**Data for review:**

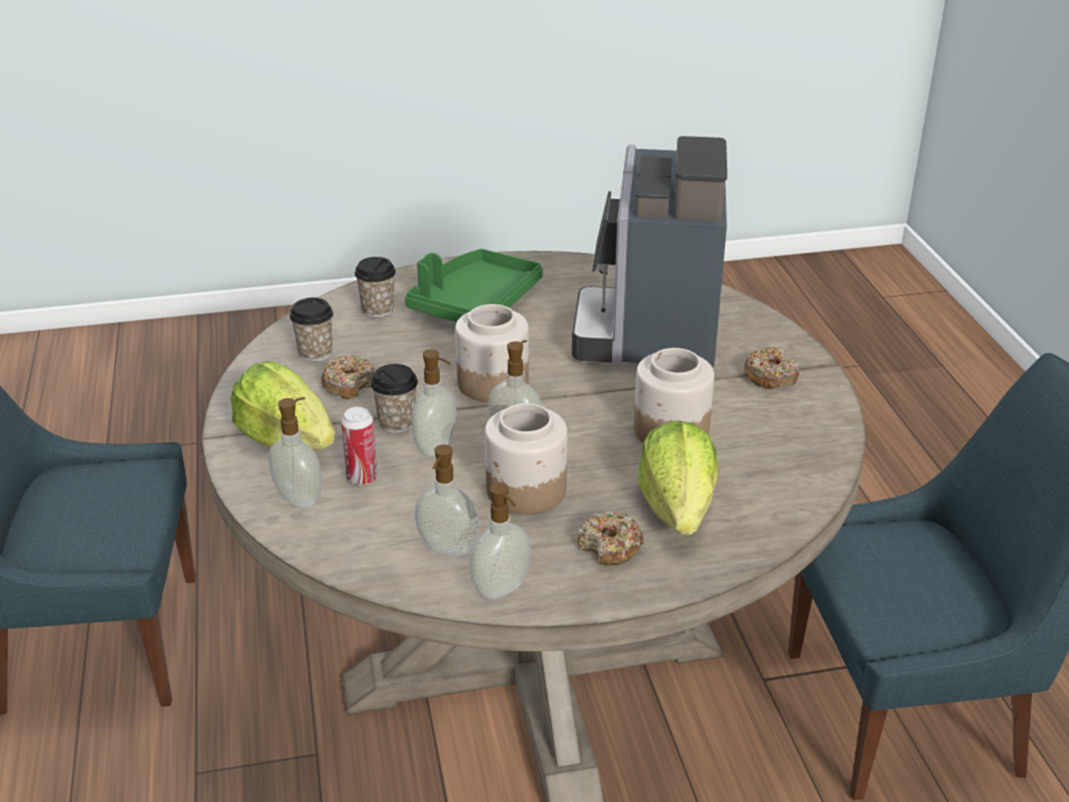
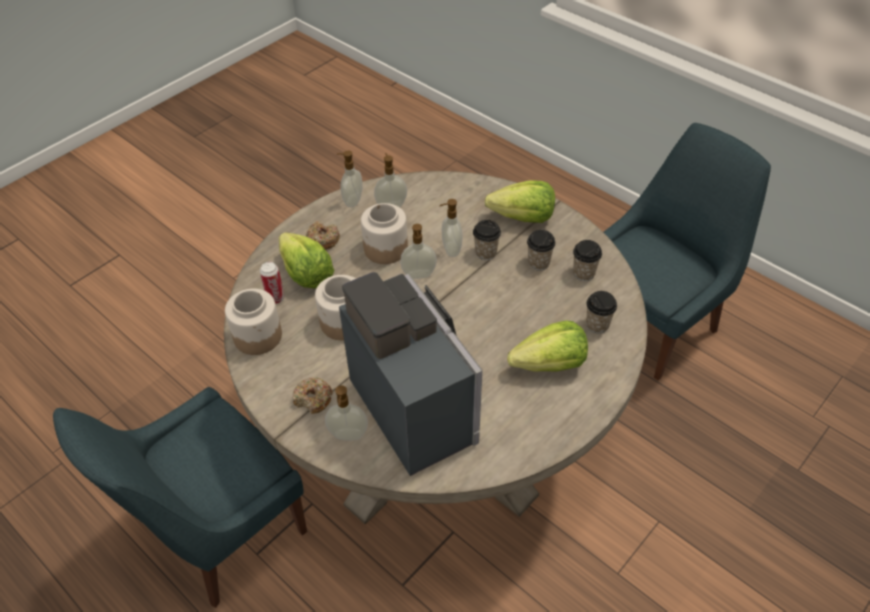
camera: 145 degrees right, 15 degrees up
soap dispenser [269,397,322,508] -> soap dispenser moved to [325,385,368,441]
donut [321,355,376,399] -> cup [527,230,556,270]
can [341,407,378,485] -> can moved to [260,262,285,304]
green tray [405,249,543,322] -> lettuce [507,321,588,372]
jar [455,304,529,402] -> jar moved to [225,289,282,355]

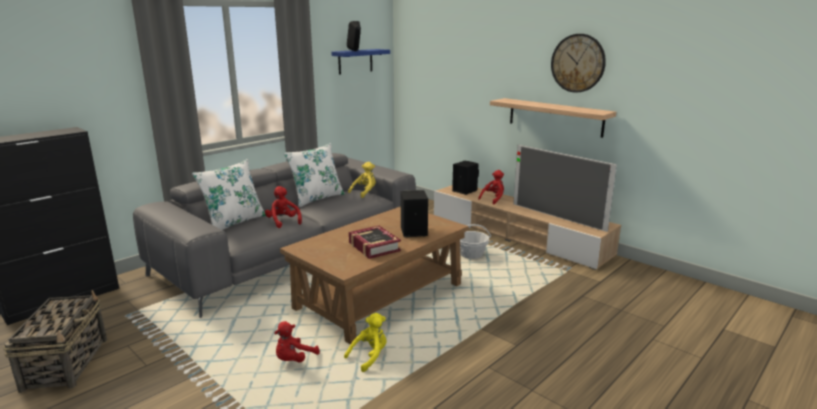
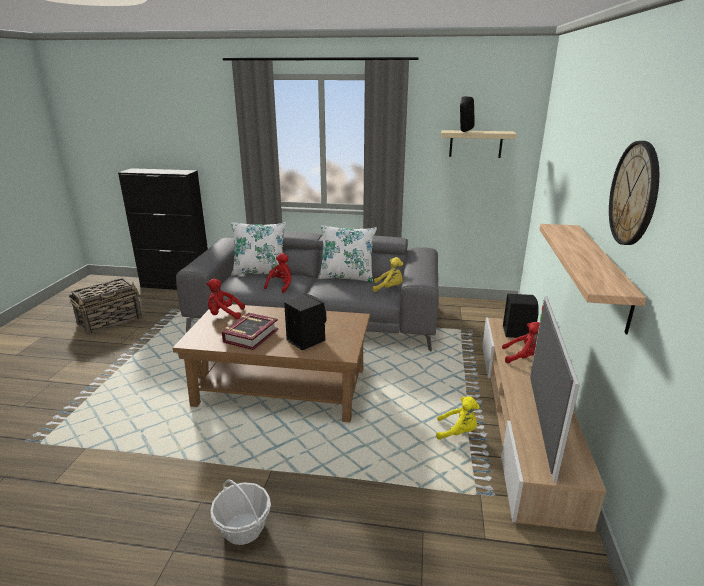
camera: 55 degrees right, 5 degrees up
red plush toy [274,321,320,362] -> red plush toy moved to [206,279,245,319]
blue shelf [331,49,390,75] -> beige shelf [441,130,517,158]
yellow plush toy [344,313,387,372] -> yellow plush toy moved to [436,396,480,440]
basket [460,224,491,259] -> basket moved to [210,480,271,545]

* * *

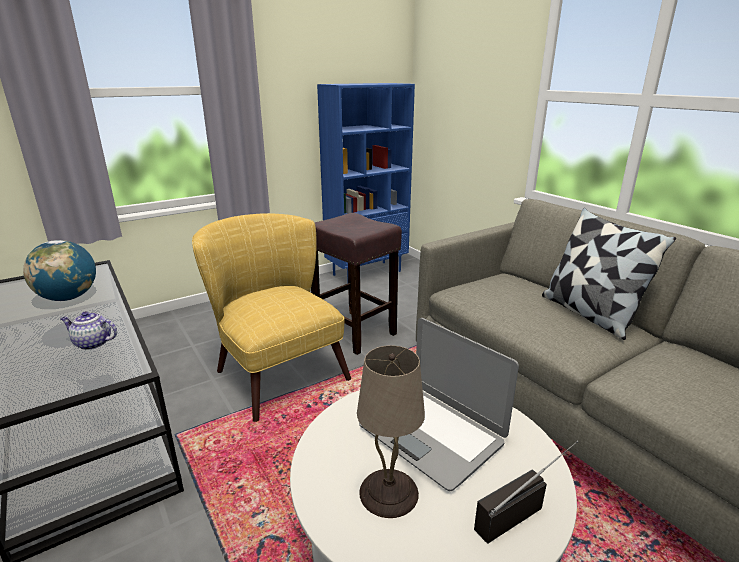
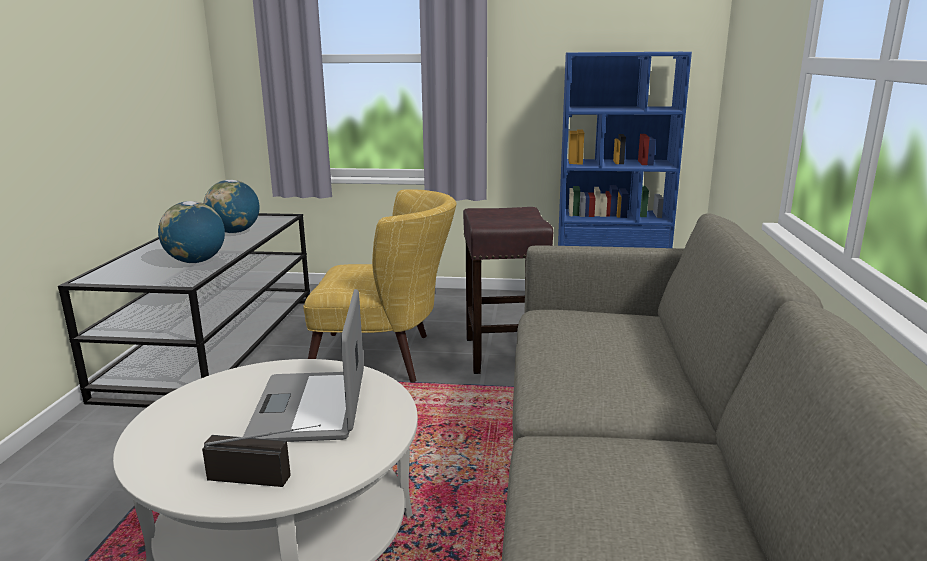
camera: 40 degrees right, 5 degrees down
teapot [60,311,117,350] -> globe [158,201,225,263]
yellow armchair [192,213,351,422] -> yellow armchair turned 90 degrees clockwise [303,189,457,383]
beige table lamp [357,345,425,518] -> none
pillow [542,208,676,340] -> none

* * *

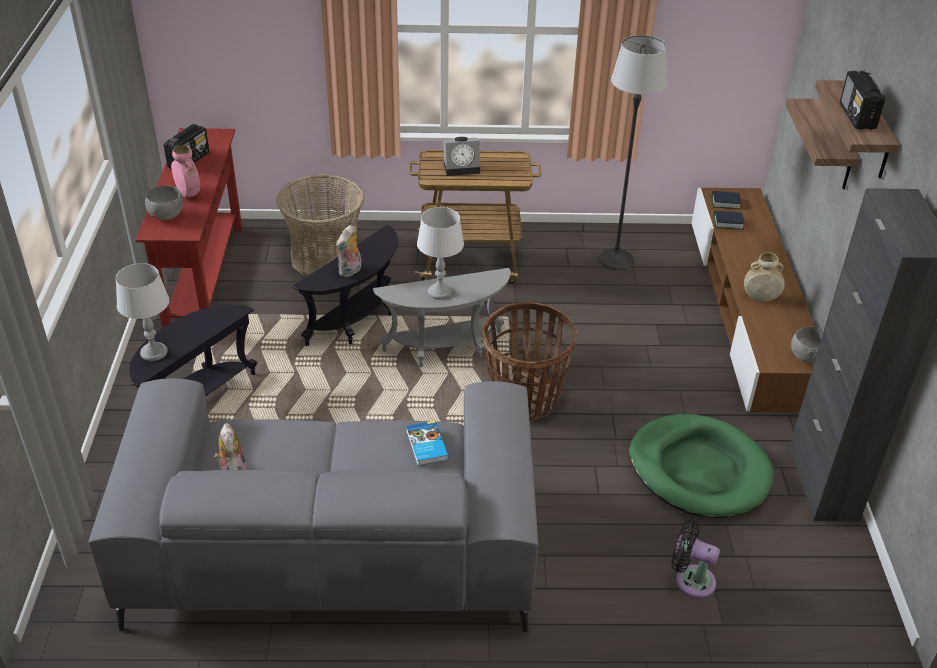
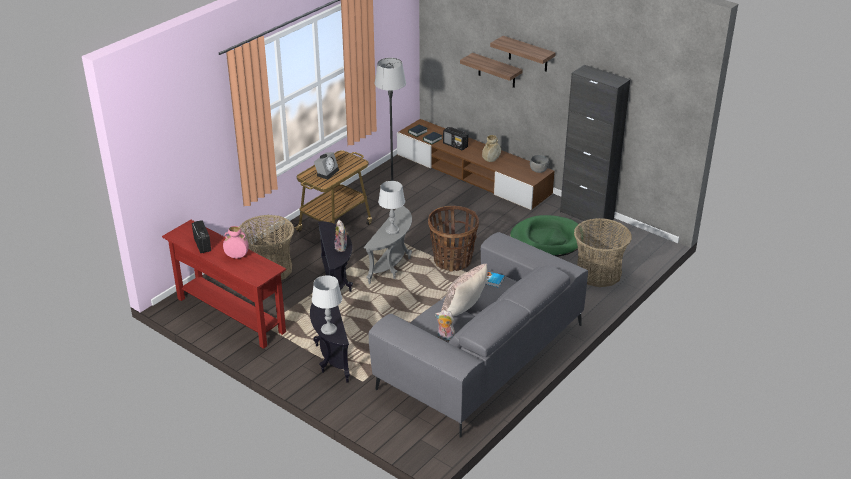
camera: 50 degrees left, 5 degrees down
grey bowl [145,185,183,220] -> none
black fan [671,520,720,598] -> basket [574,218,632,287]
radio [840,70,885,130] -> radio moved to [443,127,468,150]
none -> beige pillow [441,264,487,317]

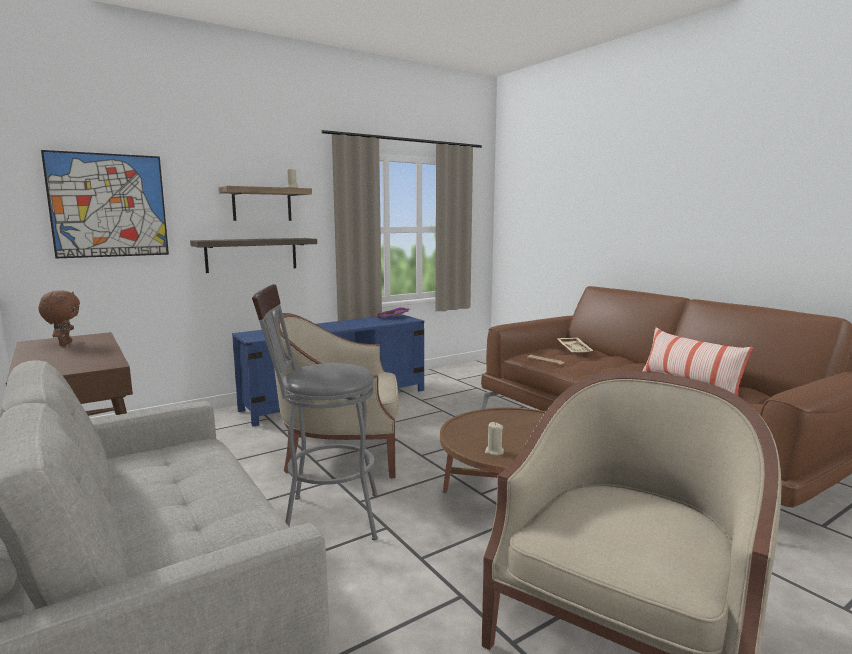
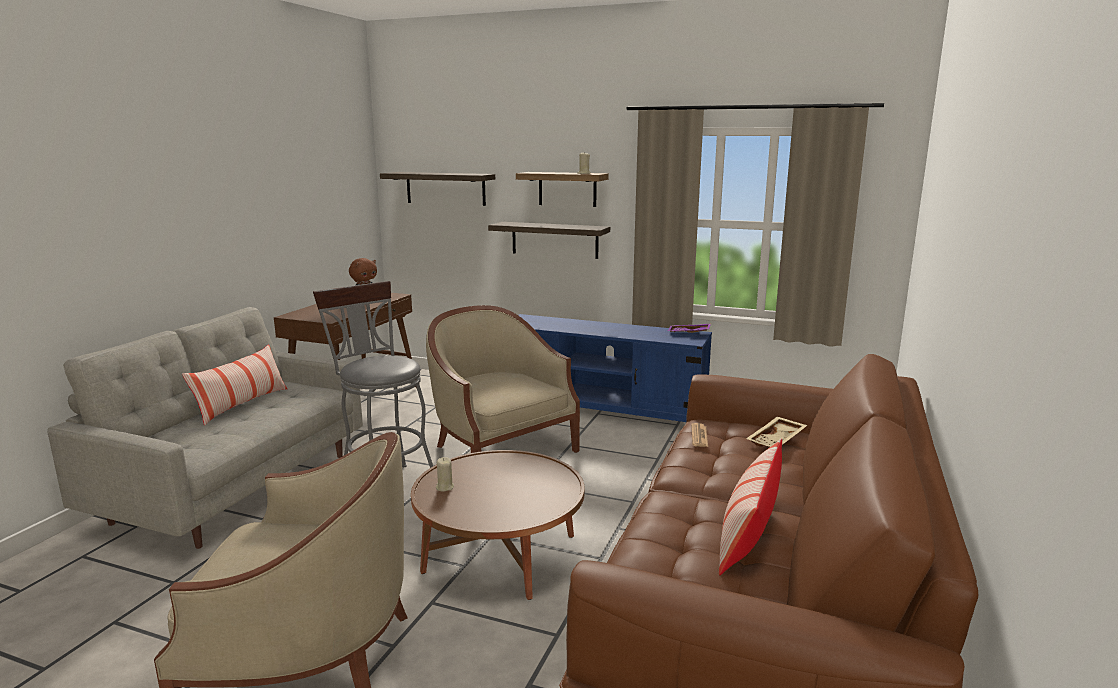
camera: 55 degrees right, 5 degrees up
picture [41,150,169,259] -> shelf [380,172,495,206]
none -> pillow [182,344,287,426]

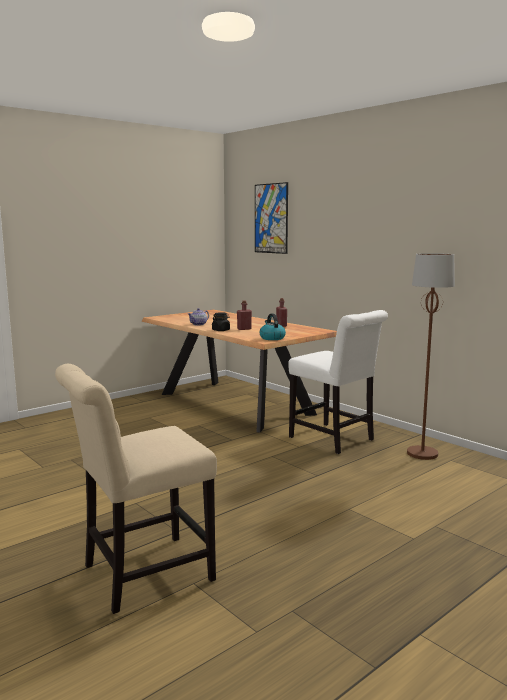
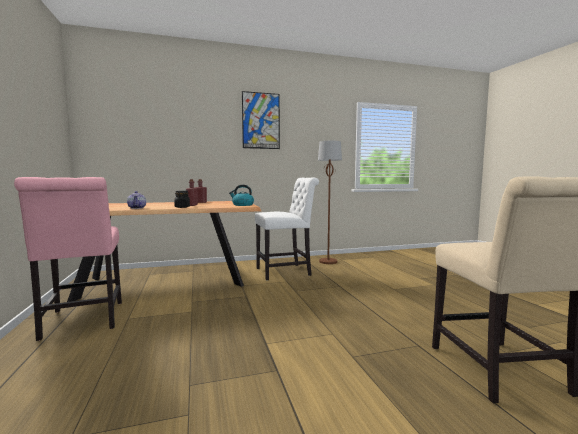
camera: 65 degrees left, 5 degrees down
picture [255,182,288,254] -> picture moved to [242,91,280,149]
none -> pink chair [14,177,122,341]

**Problem description:**
In the listing above, find the line holding "camera: 145 degrees right, 15 degrees up" and the line holding "basket [460,224,491,259] ->". Reproduce those two lines and all between them exactly, leaving out pictures.

**Task output:**
camera: 145 degrees right, 15 degrees up
soap dispenser [269,397,322,508] -> soap dispenser moved to [325,385,368,441]
donut [321,355,376,399] -> cup [527,230,556,270]
can [341,407,378,485] -> can moved to [260,262,285,304]
green tray [405,249,543,322] -> lettuce [507,321,588,372]
jar [455,304,529,402] -> jar moved to [225,289,282,355]

camera: 55 degrees right, 5 degrees up
red plush toy [274,321,320,362] -> red plush toy moved to [206,279,245,319]
blue shelf [331,49,390,75] -> beige shelf [441,130,517,158]
yellow plush toy [344,313,387,372] -> yellow plush toy moved to [436,396,480,440]
basket [460,224,491,259] -> basket moved to [210,480,271,545]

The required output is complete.